Schließlich kann der durch AGB des Verwenders erzeugte „Schwebezustand" bei der
Statuierung einer Annahmefrist nicht mit dem „Schwebezustand" verglichen werden,
der sich z.B. bei Verbraucherverträgen durch das den Verbrauchern eingeräumte
Widerrufsrecht ergibt (§ 355 BGB). Die entsprechende Argumentation der Klägerin
verkennt, dass das geltende Recht den Verbraucher besonders schützen will und
sowohl das Widerrufsrecht des Verbrauchers bei Verbraucherverträgen als auch
sein Schutz vor unangemessen langen Annahmefristen Ausdruck dieses gesetzlichen
Verbraucherschutzes sind.
Die Klägerin hätte deshalb entweder eine für alle Fallgestaltungen angemessene
kurze Annahmefrist vorsehen oder für die wohl auch bei ihr nicht selten
vorkommenden Fälle des Barverkaufs vorrätiger Gebrauchtwagen eine besondere,
kürzere Frist bestimmen müssen (vgl. dazu BGH a.a.O. S. 304 zur Annahmefrist
beim Kauf vorrätiger Möbel). Da es in der streitigen Klausel an einer
erforderlichen Differenzierung fehlt und eine solche wegen des Verbots einer
geltungserhaltenden Reduktion auch nicht vom Gericht vorgenommen werden konnte,
ist die in Ziff. I. 1. der AGB der Beklagten vorgesehen Bindungsfrist unwirksam.

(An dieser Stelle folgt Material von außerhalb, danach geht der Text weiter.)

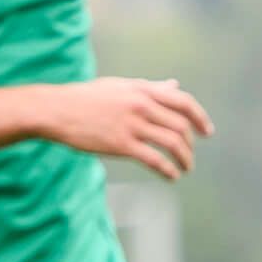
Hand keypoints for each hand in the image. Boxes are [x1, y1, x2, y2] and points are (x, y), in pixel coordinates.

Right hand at [45, 76, 212, 179]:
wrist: (54, 109)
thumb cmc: (86, 98)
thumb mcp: (121, 86)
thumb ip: (150, 87)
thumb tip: (174, 84)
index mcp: (143, 89)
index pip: (184, 102)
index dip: (200, 118)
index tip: (207, 132)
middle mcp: (141, 104)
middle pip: (181, 126)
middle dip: (191, 144)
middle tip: (190, 155)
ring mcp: (132, 124)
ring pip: (172, 143)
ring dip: (184, 159)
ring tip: (185, 169)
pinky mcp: (121, 144)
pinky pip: (155, 160)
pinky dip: (168, 170)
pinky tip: (172, 177)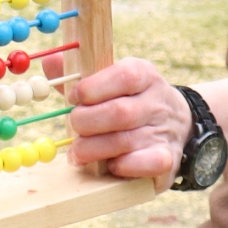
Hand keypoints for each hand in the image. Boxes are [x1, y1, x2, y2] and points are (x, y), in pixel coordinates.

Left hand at [66, 61, 227, 178]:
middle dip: (88, 122)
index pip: (123, 75)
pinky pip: (148, 163)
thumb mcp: (111, 82)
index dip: (93, 88)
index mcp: (143, 75)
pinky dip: (125, 165)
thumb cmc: (129, 102)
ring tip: (77, 153)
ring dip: (95, 149)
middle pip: (120, 112)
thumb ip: (81, 76)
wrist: (177, 125)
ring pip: (127, 140)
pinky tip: (111, 166)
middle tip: (73, 128)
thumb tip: (50, 61)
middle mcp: (157, 101)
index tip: (73, 98)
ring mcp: (164, 131)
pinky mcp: (168, 159)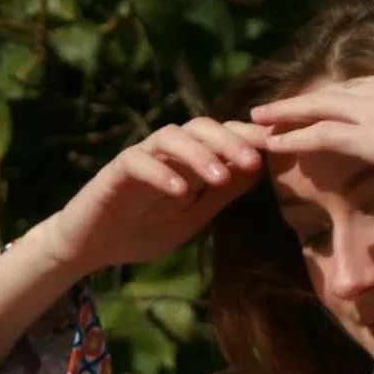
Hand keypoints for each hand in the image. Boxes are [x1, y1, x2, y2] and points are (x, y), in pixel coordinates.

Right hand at [52, 115, 272, 274]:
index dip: (250, 138)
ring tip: (220, 176)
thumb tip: (260, 169)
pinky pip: (139, 162)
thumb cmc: (144, 229)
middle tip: (254, 160)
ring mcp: (141, 157)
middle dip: (230, 140)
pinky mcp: (115, 171)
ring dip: (199, 153)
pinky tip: (179, 191)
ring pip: (172, 136)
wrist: (93, 247)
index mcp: (189, 160)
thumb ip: (223, 193)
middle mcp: (167, 151)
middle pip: (201, 127)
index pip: (222, 137)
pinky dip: (161, 173)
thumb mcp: (195, 215)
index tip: (280, 146)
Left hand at [249, 69, 373, 196]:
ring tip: (259, 120)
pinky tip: (272, 144)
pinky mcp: (372, 136)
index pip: (365, 87)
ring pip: (319, 107)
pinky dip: (292, 137)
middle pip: (334, 91)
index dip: (338, 97)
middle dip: (301, 99)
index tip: (321, 101)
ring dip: (286, 114)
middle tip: (273, 105)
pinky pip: (320, 133)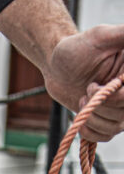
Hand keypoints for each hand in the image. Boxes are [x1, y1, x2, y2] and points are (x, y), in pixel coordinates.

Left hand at [44, 24, 123, 141]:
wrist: (57, 67)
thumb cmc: (76, 49)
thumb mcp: (100, 37)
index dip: (116, 97)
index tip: (97, 85)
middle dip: (101, 105)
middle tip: (87, 88)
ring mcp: (121, 108)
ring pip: (115, 126)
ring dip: (92, 116)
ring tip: (83, 98)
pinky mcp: (107, 120)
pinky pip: (105, 136)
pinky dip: (90, 131)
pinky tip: (81, 116)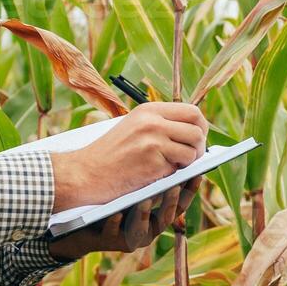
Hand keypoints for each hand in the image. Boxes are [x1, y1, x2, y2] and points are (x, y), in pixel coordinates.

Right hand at [48, 102, 207, 213]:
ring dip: (189, 163)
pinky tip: (157, 175)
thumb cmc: (109, 154)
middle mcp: (153, 122)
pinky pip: (178, 168)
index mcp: (149, 110)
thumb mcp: (133, 126)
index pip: (192, 111)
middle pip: (197, 129)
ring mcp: (153, 142)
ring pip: (192, 150)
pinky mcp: (153, 163)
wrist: (85, 173)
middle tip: (192, 156)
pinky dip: (173, 175)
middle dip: (200, 145)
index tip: (198, 139)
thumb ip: (160, 124)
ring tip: (173, 167)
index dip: (201, 127)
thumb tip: (194, 131)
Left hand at [48, 177, 198, 260]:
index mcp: (158, 211)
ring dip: (145, 213)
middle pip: (168, 216)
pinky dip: (116, 223)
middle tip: (174, 184)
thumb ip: (153, 168)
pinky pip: (114, 233)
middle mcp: (149, 226)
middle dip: (172, 201)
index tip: (197, 172)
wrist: (82, 212)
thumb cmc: (112, 190)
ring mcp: (130, 236)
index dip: (191, 189)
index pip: (181, 200)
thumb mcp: (135, 178)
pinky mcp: (110, 241)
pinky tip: (115, 213)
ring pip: (143, 228)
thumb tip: (173, 141)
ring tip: (144, 199)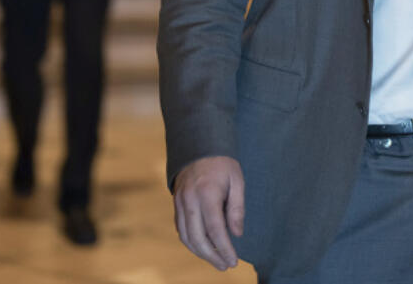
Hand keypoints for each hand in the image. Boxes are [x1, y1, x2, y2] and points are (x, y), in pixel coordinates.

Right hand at [173, 156, 245, 270]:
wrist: (198, 146)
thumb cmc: (222, 164)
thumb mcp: (237, 180)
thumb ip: (237, 207)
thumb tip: (236, 234)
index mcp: (207, 193)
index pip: (215, 229)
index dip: (224, 248)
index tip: (234, 261)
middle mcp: (189, 199)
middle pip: (197, 237)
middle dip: (212, 256)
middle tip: (226, 265)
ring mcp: (180, 202)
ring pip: (186, 236)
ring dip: (200, 253)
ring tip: (217, 260)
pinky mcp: (175, 204)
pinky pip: (181, 229)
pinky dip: (191, 242)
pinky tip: (204, 247)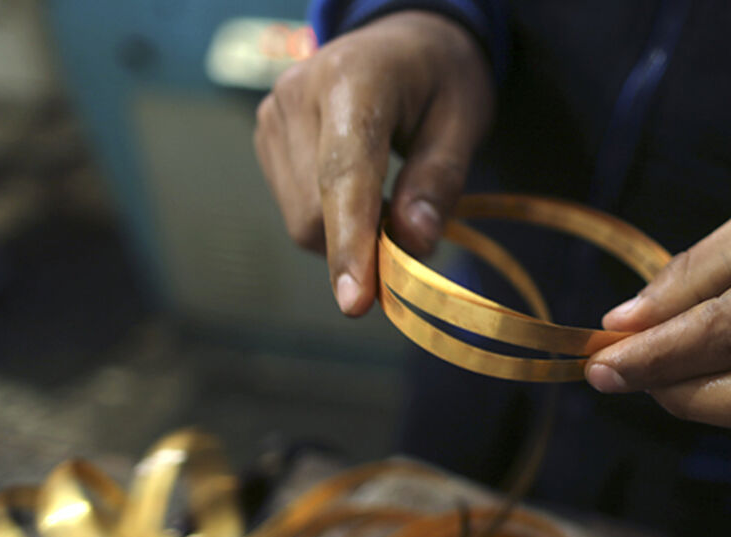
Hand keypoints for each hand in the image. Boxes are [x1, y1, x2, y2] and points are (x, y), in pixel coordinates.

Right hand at [254, 11, 493, 314]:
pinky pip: (295, 208)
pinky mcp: (265, 136)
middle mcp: (298, 94)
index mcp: (354, 79)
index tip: (355, 303)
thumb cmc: (440, 79)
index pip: (344, 175)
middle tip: (415, 235)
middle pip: (314, 211)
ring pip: (300, 219)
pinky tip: (362, 189)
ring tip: (390, 195)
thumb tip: (414, 243)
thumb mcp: (465, 118)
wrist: (401, 40)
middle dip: (363, 247)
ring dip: (348, 234)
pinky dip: (332, 220)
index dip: (350, 242)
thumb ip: (439, 179)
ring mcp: (273, 114)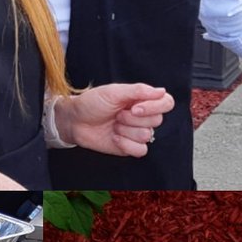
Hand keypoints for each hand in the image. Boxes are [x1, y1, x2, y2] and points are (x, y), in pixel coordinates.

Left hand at [56, 84, 174, 156]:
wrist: (75, 121)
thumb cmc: (92, 103)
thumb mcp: (114, 92)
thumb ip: (138, 90)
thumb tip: (161, 91)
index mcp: (142, 99)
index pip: (166, 103)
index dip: (155, 107)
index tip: (135, 107)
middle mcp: (142, 116)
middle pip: (157, 120)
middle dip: (133, 118)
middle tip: (117, 114)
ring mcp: (136, 132)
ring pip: (147, 135)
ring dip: (126, 130)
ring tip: (113, 125)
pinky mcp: (130, 147)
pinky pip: (141, 150)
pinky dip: (126, 144)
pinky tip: (114, 137)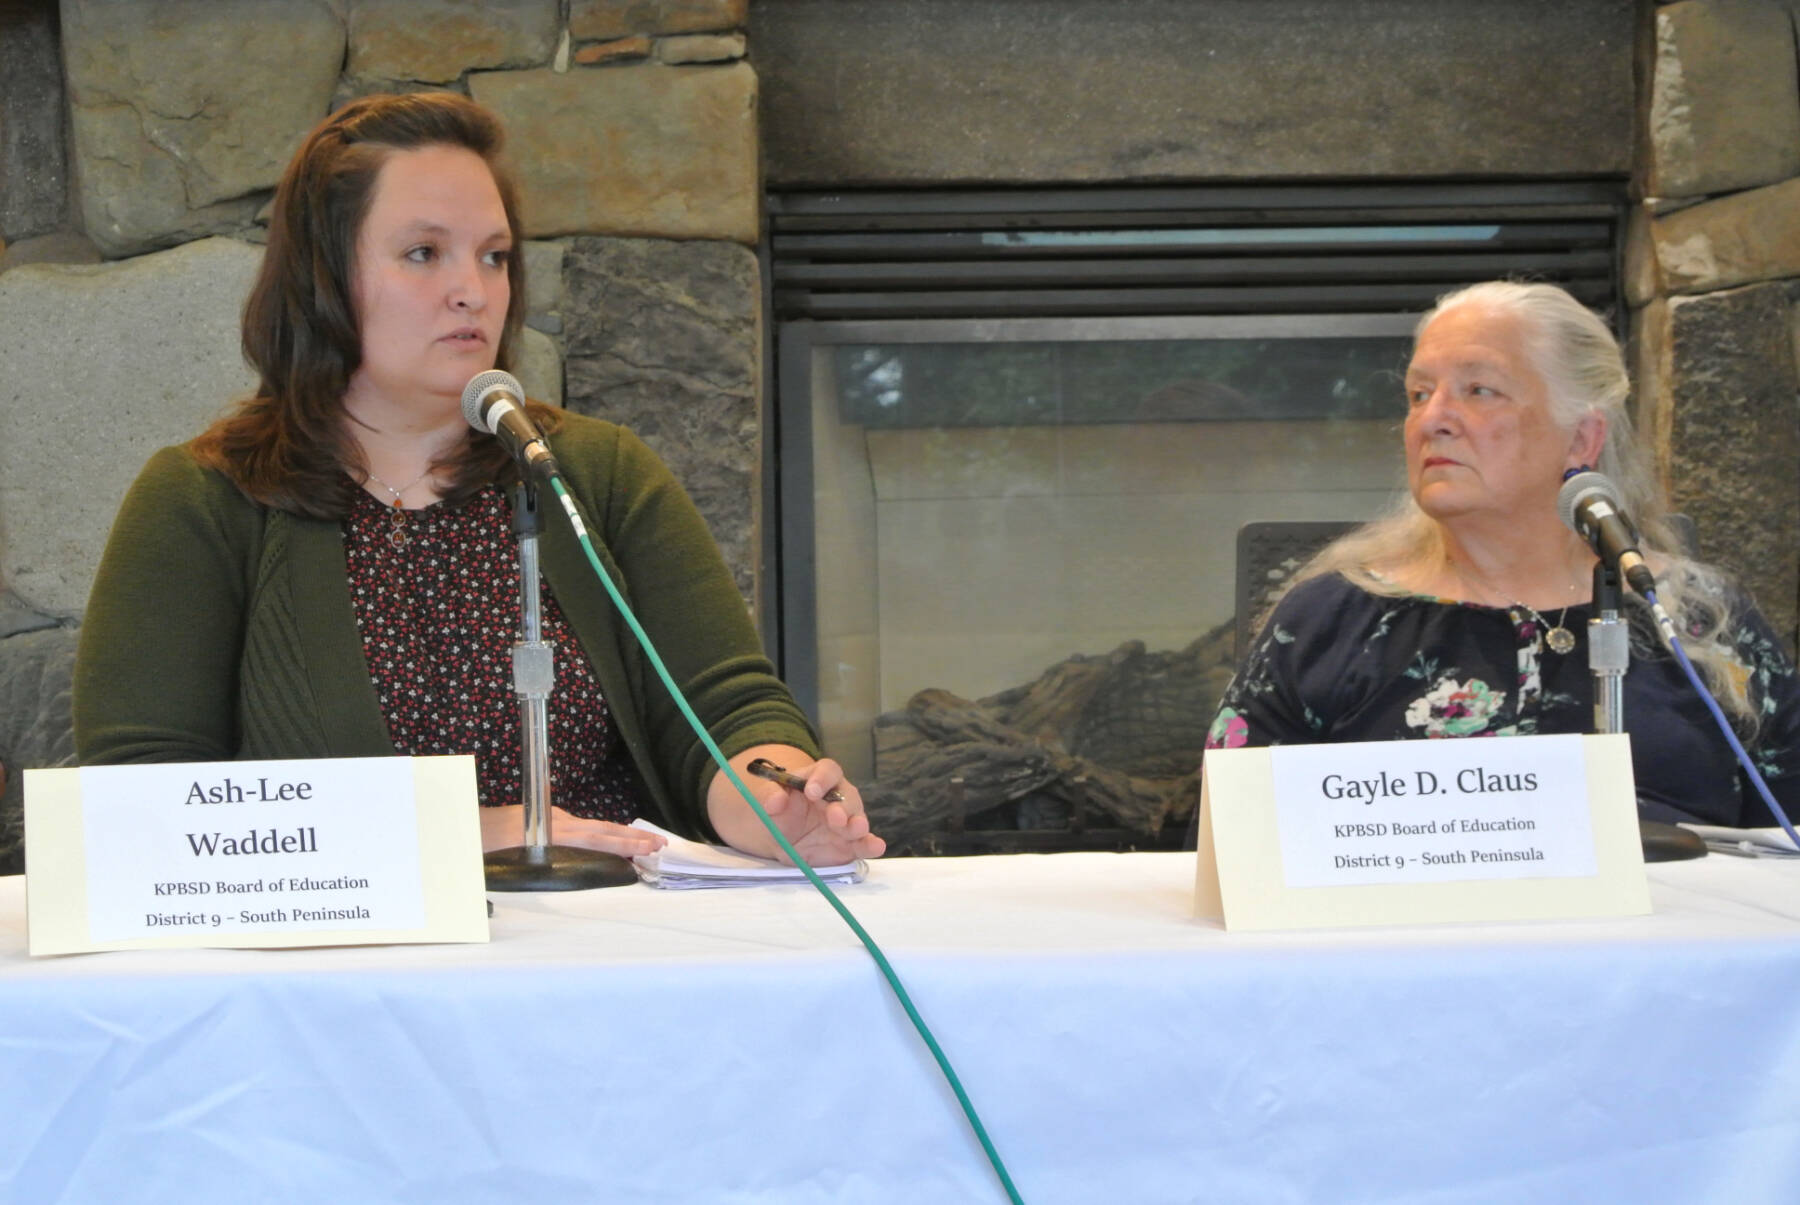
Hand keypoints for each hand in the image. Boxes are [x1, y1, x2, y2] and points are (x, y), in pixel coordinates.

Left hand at [479, 803, 665, 858]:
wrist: (460, 824)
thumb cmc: (480, 845)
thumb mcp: (503, 858)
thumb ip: (533, 859)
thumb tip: (553, 863)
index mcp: (551, 830)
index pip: (597, 837)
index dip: (625, 843)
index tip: (650, 846)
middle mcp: (556, 820)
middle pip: (602, 829)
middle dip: (633, 837)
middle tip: (661, 843)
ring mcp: (552, 818)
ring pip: (593, 827)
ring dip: (620, 835)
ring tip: (646, 842)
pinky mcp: (547, 819)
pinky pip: (581, 828)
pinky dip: (602, 833)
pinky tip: (610, 839)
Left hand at [706, 745, 886, 865]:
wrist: (783, 838)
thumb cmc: (779, 811)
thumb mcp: (768, 801)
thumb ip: (769, 796)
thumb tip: (775, 801)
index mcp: (819, 779)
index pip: (828, 771)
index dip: (822, 779)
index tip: (811, 791)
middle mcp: (839, 797)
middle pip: (848, 796)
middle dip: (842, 806)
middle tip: (834, 817)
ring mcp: (847, 821)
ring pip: (858, 819)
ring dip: (858, 824)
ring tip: (856, 829)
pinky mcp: (851, 844)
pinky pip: (864, 843)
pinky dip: (871, 845)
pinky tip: (877, 846)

Nach der gesetzlichen Regelung wäre deshalb eine sofortige Annahme des Angebots
des Beklagten aus der Bestellung vom 6. Februar 2003 (§ 147 Abs. 1 BGB) bzw.
eine Annahme bis zu dem Zeitpunkt, in welchem der antragende unter gewöhnlichen
Umständen den Eingang der antwort erwarten darf (§ 147 Abs. 2 BGB) erforderlich
gewesen. Die „Annahme" des Angebots durch die Klägerin in ihrem Schreiben vom
12. Februar 2003 erfolgte nicht mehr innerhalb dieses Zeitraums, stellt also
lediglich ein neues Angebot dar (vgl. § 150 BGB). Dieses Angebot hat der
Beklagte nicht angenommen mit der Folge, dass es nicht zum Abschluss eines
wirksamen Kaufvertrages zwischen den Parteien gekommen ist..
Die Kostenentscheidung folgt aus § 91 Abs. 1 ZPO. Die Entscheidung über die
vorläufige Vollstreckbarkeit ergibt sich aus § 709 ZPO.